▶ [本文抜粋]:
━━━━

支持体13Eは、両端面が円形の平端板で塞がれた円筒状を呈しており、その両平端板の中心部分に挿入管17Eの外径にほぼ等しい貫通穴が設けられている。円筒の周面には、多数の通水孔19Eが設けられている。膨張部材11Eは、支持体13Eより長さが長くかつ支持体13Eの外径よりも内径がやや小さいゴムのチューブからなり、支持体13Eに膨張部材11Eが覆いかぶさるようにして取り付けられている。支持体13Eの外周部分で引っ張られた膨張部材11Eが、支持体13Eの両平端板の部分ではもとの寸法に戻ろうとするので、支持体13Eの両平端板の部分は、自然に膨張部材11Eの端部で覆われる。膨張部材11Eは、支持体13Eの両平端板を覆う端部において、フランジ付き袋ナットである止め具12Ea、フランジ付きナットである止め具12Eb、2つの座金15Eにより支持体13Eに固定される。
【0051】
膨張部2Eは、支持体13Eの長さに応じて止め具12Eaと止め具12Ebとの間隔を調整することができるように、挿入管17Eの外周には、膨張部2Eを含むその前後の部分で雄ねじが切られている。また、挿入管17Eの膨張部2Eを形成する部分には、1次加圧水を膨張室16Eに送り込むためのスリット状の穴14Eが、周方向に等間隔で4カ所設けられている。

━━━━

▶ [提示資料]:
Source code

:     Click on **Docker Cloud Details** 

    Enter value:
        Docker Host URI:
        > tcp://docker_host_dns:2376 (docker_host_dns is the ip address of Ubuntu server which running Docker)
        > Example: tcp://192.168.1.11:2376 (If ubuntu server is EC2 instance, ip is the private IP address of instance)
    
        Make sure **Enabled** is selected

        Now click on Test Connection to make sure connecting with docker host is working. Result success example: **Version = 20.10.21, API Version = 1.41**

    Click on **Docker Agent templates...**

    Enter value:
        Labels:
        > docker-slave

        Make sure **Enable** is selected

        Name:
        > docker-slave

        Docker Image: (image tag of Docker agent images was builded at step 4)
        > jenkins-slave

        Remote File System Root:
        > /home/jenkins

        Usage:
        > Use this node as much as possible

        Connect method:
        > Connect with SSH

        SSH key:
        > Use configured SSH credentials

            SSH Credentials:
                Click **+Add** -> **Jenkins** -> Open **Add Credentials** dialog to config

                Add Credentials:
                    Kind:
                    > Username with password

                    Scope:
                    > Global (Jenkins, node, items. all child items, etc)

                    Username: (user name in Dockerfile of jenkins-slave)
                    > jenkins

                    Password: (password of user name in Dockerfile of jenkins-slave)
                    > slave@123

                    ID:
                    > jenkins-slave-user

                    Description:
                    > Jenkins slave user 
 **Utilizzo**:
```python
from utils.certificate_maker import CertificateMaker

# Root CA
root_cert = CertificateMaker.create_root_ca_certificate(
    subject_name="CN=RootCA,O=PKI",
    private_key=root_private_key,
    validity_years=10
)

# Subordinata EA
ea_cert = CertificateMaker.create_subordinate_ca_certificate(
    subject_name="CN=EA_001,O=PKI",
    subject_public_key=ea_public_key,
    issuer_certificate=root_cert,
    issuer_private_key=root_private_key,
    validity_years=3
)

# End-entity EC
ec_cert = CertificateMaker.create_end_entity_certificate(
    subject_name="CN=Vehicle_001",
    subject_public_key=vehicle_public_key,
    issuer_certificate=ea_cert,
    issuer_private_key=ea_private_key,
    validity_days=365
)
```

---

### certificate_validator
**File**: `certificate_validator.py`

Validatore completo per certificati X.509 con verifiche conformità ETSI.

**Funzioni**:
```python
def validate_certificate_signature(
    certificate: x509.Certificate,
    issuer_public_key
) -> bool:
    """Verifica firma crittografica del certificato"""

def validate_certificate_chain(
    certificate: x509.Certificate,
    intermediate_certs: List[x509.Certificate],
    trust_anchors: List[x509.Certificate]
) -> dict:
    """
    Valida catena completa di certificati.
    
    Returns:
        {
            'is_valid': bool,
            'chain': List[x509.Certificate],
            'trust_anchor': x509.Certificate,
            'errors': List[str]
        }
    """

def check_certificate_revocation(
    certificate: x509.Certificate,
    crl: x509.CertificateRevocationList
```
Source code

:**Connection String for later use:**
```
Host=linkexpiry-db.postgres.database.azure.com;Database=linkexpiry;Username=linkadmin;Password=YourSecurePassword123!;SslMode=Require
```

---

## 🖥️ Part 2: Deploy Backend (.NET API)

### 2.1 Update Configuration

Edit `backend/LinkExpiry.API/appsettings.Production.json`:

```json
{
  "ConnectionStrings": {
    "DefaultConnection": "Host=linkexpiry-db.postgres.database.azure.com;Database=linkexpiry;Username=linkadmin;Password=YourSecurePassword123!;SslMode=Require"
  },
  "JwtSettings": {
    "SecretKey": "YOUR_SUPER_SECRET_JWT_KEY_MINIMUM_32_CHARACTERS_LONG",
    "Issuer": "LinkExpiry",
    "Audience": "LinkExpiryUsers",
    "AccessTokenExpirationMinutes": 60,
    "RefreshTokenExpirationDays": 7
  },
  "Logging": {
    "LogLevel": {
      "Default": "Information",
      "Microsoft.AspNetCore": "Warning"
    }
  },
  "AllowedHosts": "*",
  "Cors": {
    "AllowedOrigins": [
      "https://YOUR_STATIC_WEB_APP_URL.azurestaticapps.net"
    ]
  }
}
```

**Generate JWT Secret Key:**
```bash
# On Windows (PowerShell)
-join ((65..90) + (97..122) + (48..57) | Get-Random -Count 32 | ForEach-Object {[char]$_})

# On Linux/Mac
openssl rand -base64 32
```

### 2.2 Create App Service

━━━━

▶ [取り組む課題]:
- a) 膨張部の説明文をもとに、次の問いに答えてください。
(i) 膨張部材11Eは何でできたチューブか。
(ii) 止め具12Ebはどのような部品か。
(iii) スリット状の穴14Eは周方向にいくつ設けられているか。
- b) 膨張部の説明文のうち、「支持体13Eは、両端面が円形」から「り支持体13Eに固定される。」までをそのまま書き写してください。
提示資料の内容は、膨張部の説明文とは関係ありません。

▶ [解答例]:
- a)
(i) ゴム
(ii) フランジ付きナット
(iii) 等間隔で4カ所

- b)
支持体13Eは、両端面が円形の平端板で塞がれた円筒状を呈しており、その両平端板の中心部分に挿入管17Eの外径にほぼ等しい貫通穴が設けられている。円筒の周面には、多数の通水孔19Eが設けられている。膨張部材11Eは、支持体13Eより長さが長くかつ支持体13Eの外径よりも内径がやや小さいゴムのチューブからなり、支持体13Eに膨張部材11Eが覆いかぶさるようにして取り付けられている。支持体13Eの外周部分で引っ張られた膨張部材11Eが、支持体13Eの両平端板の部分ではもとの寸法に戻ろうとするので、支持体13Eの両平端板の部分は、自然に膨張部材11Eの端部で覆われる。膨張部材11Eは、支持体13Eの両平端板を覆う端部において、フランジ付き袋ナットである止め具12Ea、フランジ付きナットである止め具12Eb、2つの座金15Eにより支持体13Eに固定される。